• _Work item_: Would you output the following records verbatim and skip the images in them?
=== Section Start ===
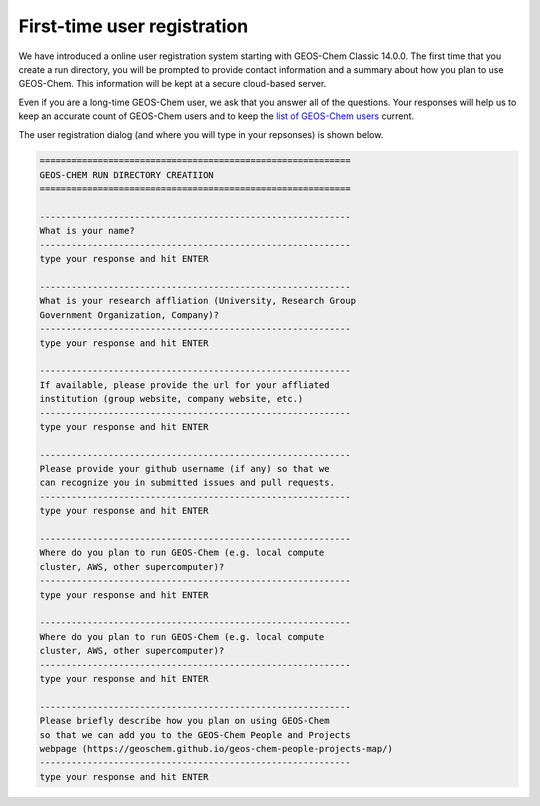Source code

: .. _rundir-registration:

############################
First-time user registration
############################

We have introduced a online user registration system starting with
GEOS-Chem Classic 14.0.0.  The first time that you create a run
directory, you will be prompted to provide contact information
and a summary about how you plan to use GEOS-Chem. This information
will be kept at a secure cloud-based server.

Even if you are a long-time GEOS-Chem user, we ask that you answer all
of the questions. Your responses will help us to keep an accurate
count of GEOS-Chem users and to keep the `list of GEOS-Chem
users <https://geoschem.github.io/geos-chem-people-projects-map/>`_
current.

The user registration dialog (and where you will type in your
repsonses) is shown below.

.. code-block:: console

   ===========================================================
   GEOS-CHEM RUN DIRECTORY CREATIION
   ===========================================================

   -----------------------------------------------------------
   What is your name?
   -----------------------------------------------------------
   type your response and hit ENTER

   -----------------------------------------------------------
   What is your research affliation (University, Research Group
   Government Organization, Company)?
   -----------------------------------------------------------
   type your response and hit ENTER

   -----------------------------------------------------------
   If available, please provide the url for your affliated
   institution (group website, company website, etc.)
   -----------------------------------------------------------
   type your response and hit ENTER

   -----------------------------------------------------------
   Please provide your github username (if any) so that we
   can recognize you in submitted issues and pull requests.
   -----------------------------------------------------------
   type your response and hit ENTER

   -----------------------------------------------------------
   Where do you plan to run GEOS-Chem (e.g. local compute
   cluster, AWS, other supercomputer)?
   -----------------------------------------------------------
   type your response and hit ENTER

   -----------------------------------------------------------
   Where do you plan to run GEOS-Chem (e.g. local compute
   cluster, AWS, other supercomputer)?
   -----------------------------------------------------------
   type your response and hit ENTER

   -----------------------------------------------------------
   Please briefly describe how you plan on using GEOS-Chem
   so that we can add you to the GEOS-Chem People and Projects
   webpage (https://geoschem.github.io/geos-chem-people-projects-map/)
   -----------------------------------------------------------
   type your response and hit ENTER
=== Section End ===
• _Result of the task_:
Source code

: .. _rundir-registration:

############################
First-time user registration
############################

We have introduced a online user registration system starting with
GEOS-Chem Classic 14.0.0.  The first time that you create a run
directory, you will be prompted to provide contact information
and a summary about how you plan to use GEOS-Chem. This information
will be kept at a secure cloud-based server.

Even if you are a long-time GEOS-Chem user, we ask that you answer all
of the questions. Your responses will help us to keep an accurate
count of GEOS-Chem users and to keep the `list of GEOS-Chem
users <https://geoschem.github.io/geos-chem-people-projects-map/>`_
current.

The user registration dialog (and where you will type in your
repsonses) is shown below.

.. code-block:: console

   ===========================================================
   GEOS-CHEM RUN DIRECTORY CREATIION
   ===========================================================

   -----------------------------------------------------------
   What is your name?
   -----------------------------------------------------------
   type your response and hit ENTER

   -----------------------------------------------------------
   What is your research affliation (University, Research Group
   Government Organization, Company)?
   -----------------------------------------------------------
   type your response and hit ENTER

   -----------------------------------------------------------
   If available, please provide the url for your affliated
   institution (group website, company website, etc.)
   -----------------------------------------------------------
   type your response and hit ENTER

   -----------------------------------------------------------
   Please provide your github username (if any) so that we
   can recognize you in submitted issues and pull requests.
   -----------------------------------------------------------
   type your response and hit ENTER

   -----------------------------------------------------------
   Where do you plan to run GEOS-Chem (e.g. local compute
   cluster, AWS, other supercomputer)?
   -----------------------------------------------------------
   type your response and hit ENTER

   -----------------------------------------------------------
   Where do you plan to run GEOS-Chem (e.g. local compute
   cluster, AWS, other supercomputer)?
   -----------------------------------------------------------
   type your response and hit ENTER

   -----------------------------------------------------------
   Please briefly describe how you plan on using GEOS-Chem
   so that we can add you to the GEOS-Chem People and Projects
   webpage (https://geoschem.github.io/geos-chem-people-projects-map/)
   -----------------------------------------------------------
   type your response and hit ENTER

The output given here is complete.